Reputation: 2890
I am implementing my first web app (just following the AngularJS tutorial) using AngularJS and I am writing some tests using Jasmine and Karma.
This is my app.spec.js
file:
describe('PhoneListController', function() {
beforeEach(module('phonecatApp'));
it('should create a `phones` model with 3 phones', inject(function($controller) {
var scope = {};
var ctrl = $controller('PhoneListController', {$scope: scope});
expect(scope.phones.length).toBe(3);
expect(scope.name).toBe('world');
}));
});
Which works correctly. However, when I change it to:
describe('PhoneListController', function() {
beforeEach(module('phonecatApp'));
it('should create a `phones` model with 3 phones', inject(function($controller) {
var scope = {};
var ctrl = $controller('PhoneListController', {$scope: scope});
expect(scope.phones.length).toBe(3);
}));
it('should have world as a name', inject(function($controller) {
expect(scope.name).toBe('world');
}));
});
What is wrong with the second approach?
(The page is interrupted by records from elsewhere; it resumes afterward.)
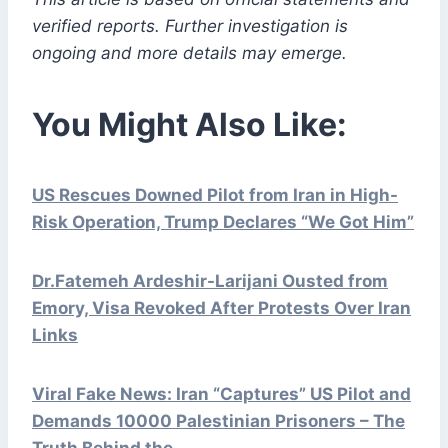
verified reports. Further investigation is
ongoing and more details may emerge.
You Might Also Like:
US Rescues Downed Pilot from Iran in High-
Risk Operation, Trump Declares “We Got Him”
Dr.Fatemeh Ardeshir-Larijani Ousted from
Emory, Visa Revoked After Protests Over Iran
Links
Viral Fake News: Iran “Captures” US Pilot and
Demands 10000 Palestinian Prisoners – The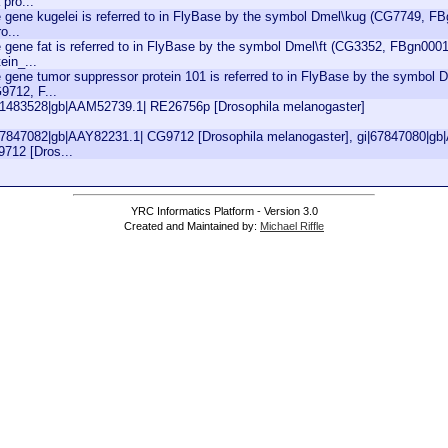
 pro...
 gene kugelei is referred to in FlyBase by the symbol Dmel\kug (CG7749, FBg
o...
 gene fat is referred to in FlyBase by the symbol Dmel\ft (CG3352, FBgn00010
tein_...
 gene tumor suppressor protein 101 is referred to in FlyBase by the symbol
9712, F...
21483528|gb|AAM52739.1| RE26756p [Drosophila melanogaster]
67847082|gb|AAY82231.1| CG9712 [Drosophila melanogaster], gi|67847080|gb
712 [Dros...
YRC Informatics Platform - Version 3.0
Created and Maintained by:
Michael Riffle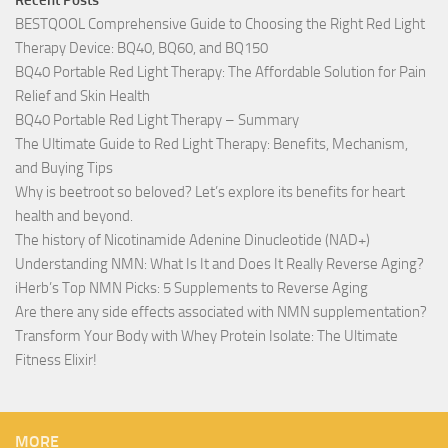
Recent Posts
BESTQOOL Comprehensive Guide to Choosing the Right Red Light
Therapy Device: BQ40, BQ60, and BQ150
BQ40 Portable Red Light Therapy: The Affordable Solution for Pain
Relief and Skin Health
BQ40 Portable Red Light Therapy – Summary
The Ultimate Guide to Red Light Therapy: Benefits, Mechanism,
and Buying Tips
Why is beetroot so beloved? Let’s explore its benefits for heart
health and beyond.
The history of Nicotinamide Adenine Dinucleotide (NAD+)
Understanding NMN: What Is It and Does It Really Reverse Aging?
iHerb’s Top NMN Picks: 5 Supplements to Reverse Aging
Are there any side effects associated with NMN supplementation?
Transform Your Body with Whey Protein Isolate: The Ultimate
Fitness Elixir!
MORE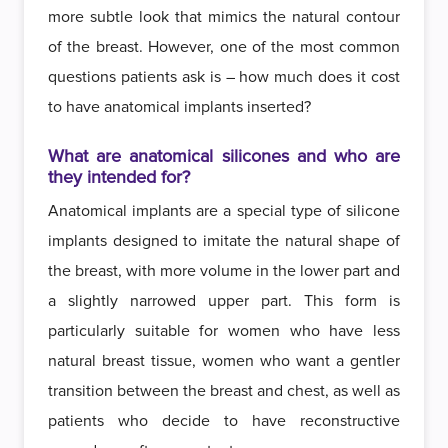
more subtle look that mimics the natural contour
of the breast. However, one of the most common
questions patients ask is – how much does it cost
to have anatomical implants inserted?
What are anatomical silicones and who are
they intended for?
Anatomical implants are a special type of silicone
implants designed to imitate the natural shape of
the breast, with more volume in the lower part and
a slightly narrowed upper part. This form is
particularly suitable for women who have less
natural breast tissue, women who want a gentler
transition between the breast and chest, as well as
patients who decide to have reconstructive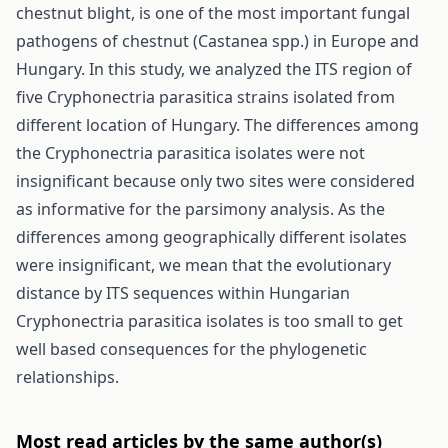
chestnut blight, is one of the most important fungal
pathogens of chestnut (Castanea spp.) in Europe and
Hungary. In this study, we analyzed the ITS region of
five Cryphonectria parasitica strains isolated from
different location of Hungary. The differences among
the Cryphonectria parasitica isolates were not
insignificant because only two sites were considered
as informative for the parsimony analysis. As the
differences among geographically different isolates
were insignificant, we mean that the evolutionary
distance by ITS sequences within Hungarian
Cryphonectria parasitica isolates is too small to get
well based consequences for the phylogenetic
relationships.
Most read articles by the same author(s)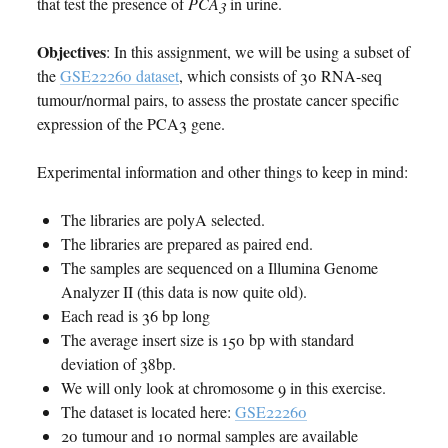
that test the presence of
PCA3
in urine.
Objectives
: In this assignment, we will be using a subset of
the
GSE22260 dataset
, which consists of 30 RNA-seq
tumour/normal pairs, to assess the prostate cancer specific
expression of the PCA3 gene.
Experimental information and other things to keep in mind:
The libraries are polyA selected.
The libraries are prepared as paired end.
The samples are sequenced on a Illumina Genome
Analyzer II (this data is now quite old).
Each read is 36 bp long
The average insert size is 150 bp with standard
deviation of 38bp.
We will only look at chromosome 9 in this exercise.
The dataset is located here:
GSE22260
20 tumour and 10 normal samples are available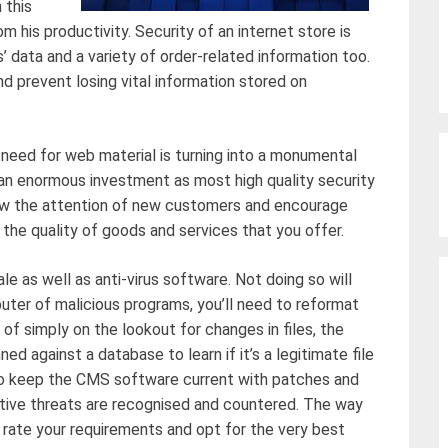
 this
 his productivity. Security of an internet store is
s’ data and a variety of order-related information too.
d prevent losing vital information stored on
 need for web material is turning into a monumental
n enormous investment as most high quality security
raw the attention of new customers and encourage
 the quality of goods and services that you offer.
le as well as anti-virus software. Not doing so will
mputer of malicious programs, you’ll need to reformat
d of simply on the lookout for changes in files, the
d against a database to learn if it’s a legitimate file
nt to keep the CMS software current with patches and
ctive threats are recognised and countered. The way
 rate your requirements and opt for the very best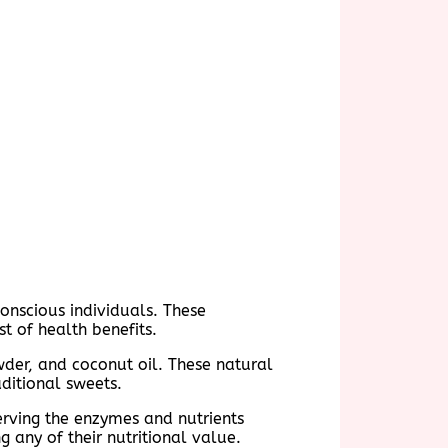
onscious individuals. These
t of health benefits.
wder, and coconut oil. These natural
aditional sweets.
serving the enzymes and nutrients
g any of their nutritional value.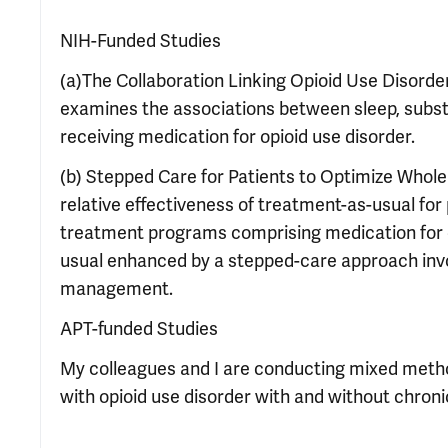
NIH-Funded Studies
(a)The Collaboration Linking Opioid Use Disorde
examines the associations between sleep, subst
receiving medication for opioid use disorder.
(b) Stepped Care for Patients to Optimize Whole
relative effectiveness of treatment-as-usual for 
treatment programs comprising medication for o
usual enhanced by a stepped-care approach invol
management.
APT-funded Studies
My colleagues and I are conducting mixed method
with opioid use disorder with and without chroni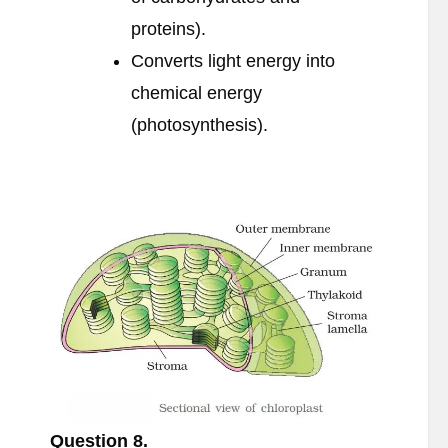
proteins).
Converts light energy into
chemical energy
(photosynthesis).
Question
8.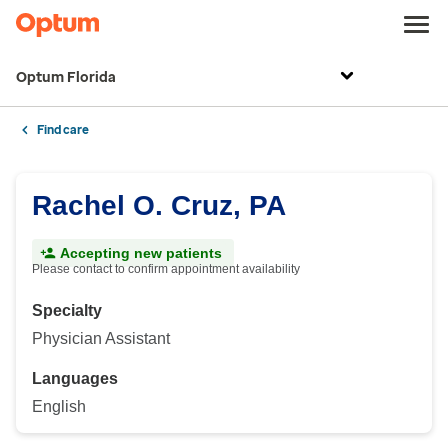
Optum Florida
Find care
Rachel O. Cruz, PA
Accepting new patients
Please contact to confirm appointment availability
Specialty
Physician Assistant
Languages
English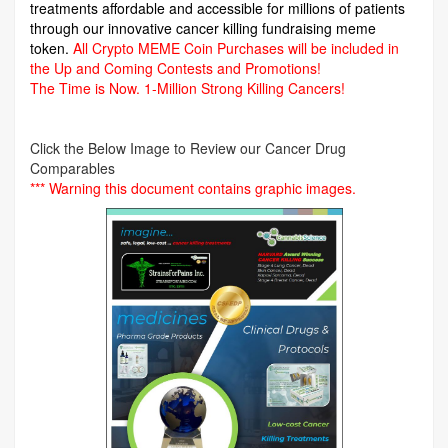
treatments affordable and accessible for millions of patients
through our innovative cancer killing fundraising meme
token.
All Crypto MEME Coin Purchases will be included in
the Up and Coming Contests and Promotions!
The Time is Now.
1-Million Strong Killing Cancers!
Click the Below Image to Review our Cancer Drug
Comparables
*** Warning this document contains graphic images.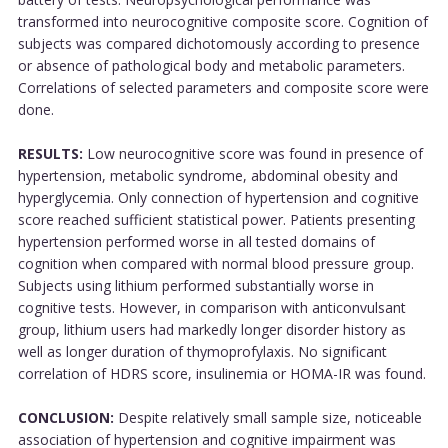
transformed into neurocognitive composite score. Cognition of
subjects was compared dichotomously according to presence
or absence of pathological body and metabolic parameters.
Correlations of selected parameters and composite score were
done.
RESULTS:
Low neurocognitive score was found in presence of
hypertension, metabolic syndrome, abdominal obesity and
hyperglycemia. Only connection of hypertension and cognitive
score reached sufficient statistical power. Patients presenting
hypertension performed worse in all tested domains of
cognition when compared with normal blood pressure group.
Subjects using lithium performed substantially worse in
cognitive tests. However, in comparison with anticonvulsant
group, lithium users had markedly longer disorder history as
well as longer duration of thymoprofylaxis. No significant
correlation of HDRS score, insulinemia or HOMA-IR was found.
CONCLUSION:
Despite relatively small sample size, noticeable
association of hypertension and cognitive impairment was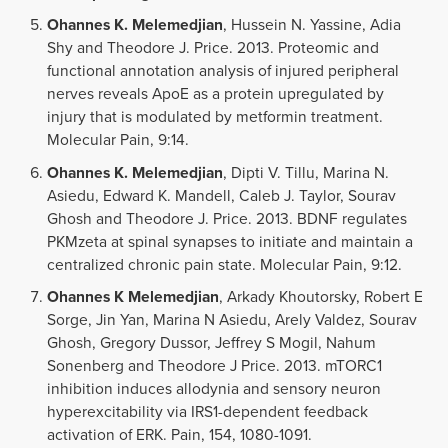
Ohannes K. Melemedjian
, Hussein N. Yassine, Adia
Shy and Theodore J. Price. 2013. Proteomic and
functional annotation analysis of injured peripheral
nerves reveals ApoE as a protein upregulated by
injury that is modulated by metformin treatment.
Molecular Pain, 9:14.
Ohannes K. Melemedjian
, Dipti V. Tillu, Marina N.
Asiedu, Edward K. Mandell, Caleb J. Taylor, Sourav
Ghosh and Theodore J. Price. 2013. BDNF regulates
PKMzeta at spinal synapses to initiate and maintain a
centralized chronic pain state. Molecular Pain, 9:12.
Ohannes K Melemedjian
, Arkady Khoutorsky, Robert E
Sorge, Jin Yan, Marina N Asiedu, Arely Valdez, Sourav
Ghosh, Gregory Dussor, Jeffrey S Mogil, Nahum
Sonenberg and Theodore J Price. 2013. mTORC1
inhibition induces allodynia and sensory neuron
hyperexcitability via IRS1-dependent feedback
activation of ERK. Pain, 154, 1080-1091.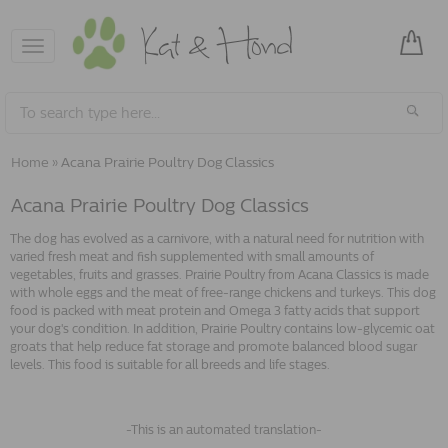
Toggle
navigation
Home
»
Acana Prairie Poultry Dog Classics
Acana Prairie Poultry Dog Classics
The dog has evolved as a carnivore, with a natural need for nutrition with
varied fresh meat and fish supplemented with small amounts of
vegetables, fruits and grasses. Prairie Poultry from Acana Classics is made
with whole eggs and the meat of free-range chickens and turkeys. This dog
food is packed with meat protein and Omega 3 fatty acids that support
your dog's condition. In addition, Prairie Poultry contains low-glycemic oat
groats that help reduce fat storage and promote balanced blood sugar
levels. This food is suitable for all breeds and life stages.
-This is an automated translation-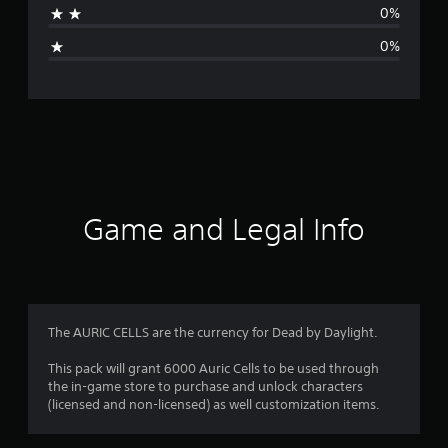
0%
g
0%
e
r
a
t
i
Game and Legal Info
n
g
5
The AURIC CELLS are the currency for Dead by Daylight.
s
This pack will grant 6000 Auric Cells to be used through
the in-game store to purchase and unlock characters
t
(licensed and non-licensed) as well customization items.
a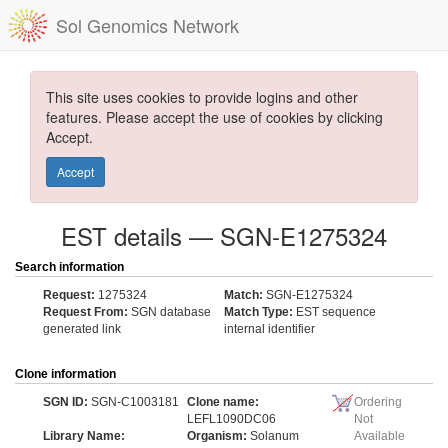
Sol Genomics Network
This site uses cookies to provide logins and other
features. Please accept the use of cookies by clicking
Accept.
Accept
EST details — SGN-E1275324
Search information
Request:
1275324
Match:
SGN-E1275324
Request From:
SGN database
Match Type:
EST sequence
generated link
internal identifier
Clone information
SGN ID:
SGN-C1003181
Clone name:
Ordering
LEFL1090DC06
Not
Library Name:
Organism:
Solanum
Available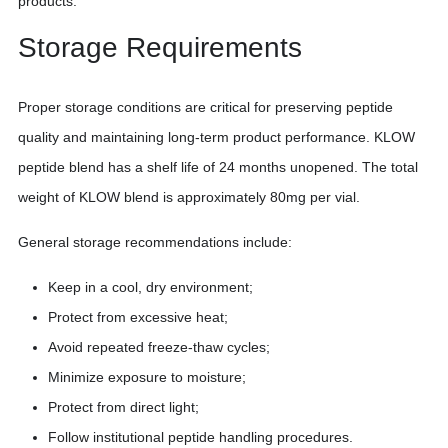
products.
Storage Requirements
Proper storage conditions are critical for preserving peptide
quality and maintaining long-term product performance. KLOW
peptide blend has a shelf life of 24 months unopened. The total
weight of KLOW blend is approximately 80mg per vial.
General storage recommendations include:
Keep in a cool, dry environment;
Protect from excessive heat;
Avoid repeated freeze-thaw cycles;
Minimize exposure to moisture;
Protect from direct light;
Follow institutional peptide handling procedures.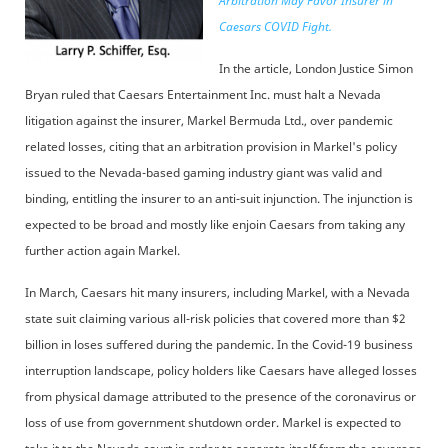
Arbitration May Favor Insurer in
Caesars COVID Fight.
In the article, London Justice Simon
Bryan ruled that Caesars Entertainment Inc. must halt a Nevada
litigation against the insurer, Markel Bermuda Ltd., over pandemic
related losses, citing that an arbitration provision in Markel's policy
issued to the Nevada-based gaming industry giant was valid and
binding, entitling the insurer to an anti-suit injunction. The injunction is
expected to be broad and mostly like enjoin Caesars from taking any
further action again Markel.
In March, Caesars hit many insurers, including Markel, with a Nevada
state suit claiming various all-risk policies that covered more than $2
billion in loses suffered during the pandemic. In the Covid-19 business
interruption landscape, policy holders like Caesars have alleged losses
from physical damage attributed to the presence of the coronavirus or
loss of use from government shutdown order. Markel is expected to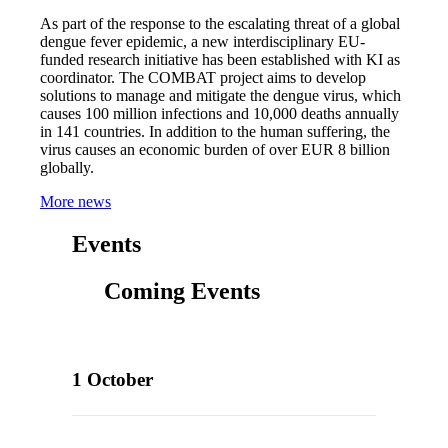
As part of the response to the escalating threat of a global
dengue fever epidemic, a new interdisciplinary EU-
funded research initiative has been established with KI as
coordinator. The COMBAT project aims to develop
solutions to manage and mitigate the dengue virus, which
causes 100 million infections and 10,000 deaths annually
in 141 countries. In addition to the human suffering, the
virus causes an economic burden of over EUR 8 billion
globally.
More news
Events
Coming Events
1 October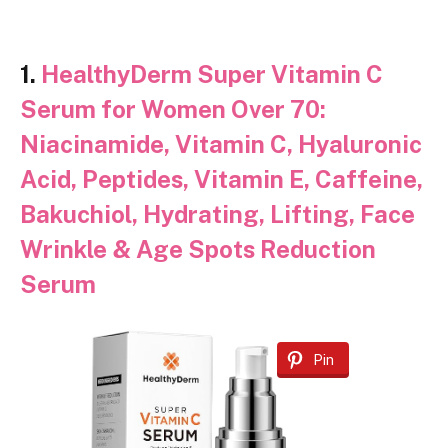
1.
HealthyDerm Super Vitamin C
Serum for Women Over 70:
Niacinamide, Vitamin C, Hyaluronic
Acid, Peptides, Vitamin E, Caffeine,
Bakuchiol, Hydrating, Lifting, Face
Wrinkle & Age Spots Reduction
Serum
Pin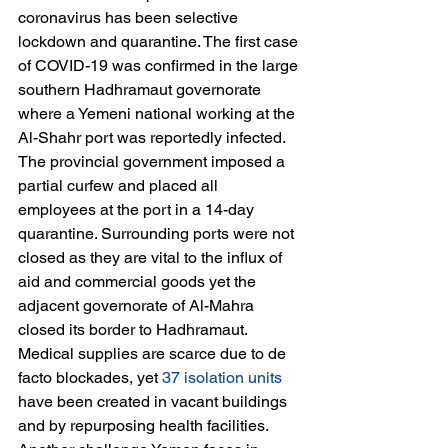
coronavirus has been selective 
lockdown and quarantine. The first case 
of COVID-19 was confirmed in the large 
southern Hadhramaut governorate 
where a Yemeni national working at the 
Al-Shahr port was reportedly infected. 
The provincial government imposed a 
partial curfew and placed all 
employees at the port in a 14-day 
quarantine. Surrounding ports were not 
closed as they are vital to the influx of 
aid and commercial goods yet the 
adjacent governorate of Al-Mahra 
closed its border to Hadhramaut. 
Medical supplies are scarce due to de 
facto blockades, yet 
37 isolation units
have been created in vacant buildings 
and by repurposing health facilities.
I thought that, roughly, each it
statement corresponds to one test case and each describe
statement corresponds to one test suite. Is that wrong?
Thanks.
Upvotes: 0
Views: 36
Reputation: 30092
The it blocks are not executed as if they are a continuation. Also, the scope
variable is local to the first test.
If we break it down, the second example is doing roughly:
function test1() {
module('phonecatApp');
var scope = {};
var ctrl = $controller('PhoneListController', {$scope: scope});
expect(scope.phones.length).toBe(3);
}
function test2() {
module('phonecatApp');
expect(scope.name).toBe('world');
}
test1();
test2();
You can see that in the second test, there's no scope or controller variable available.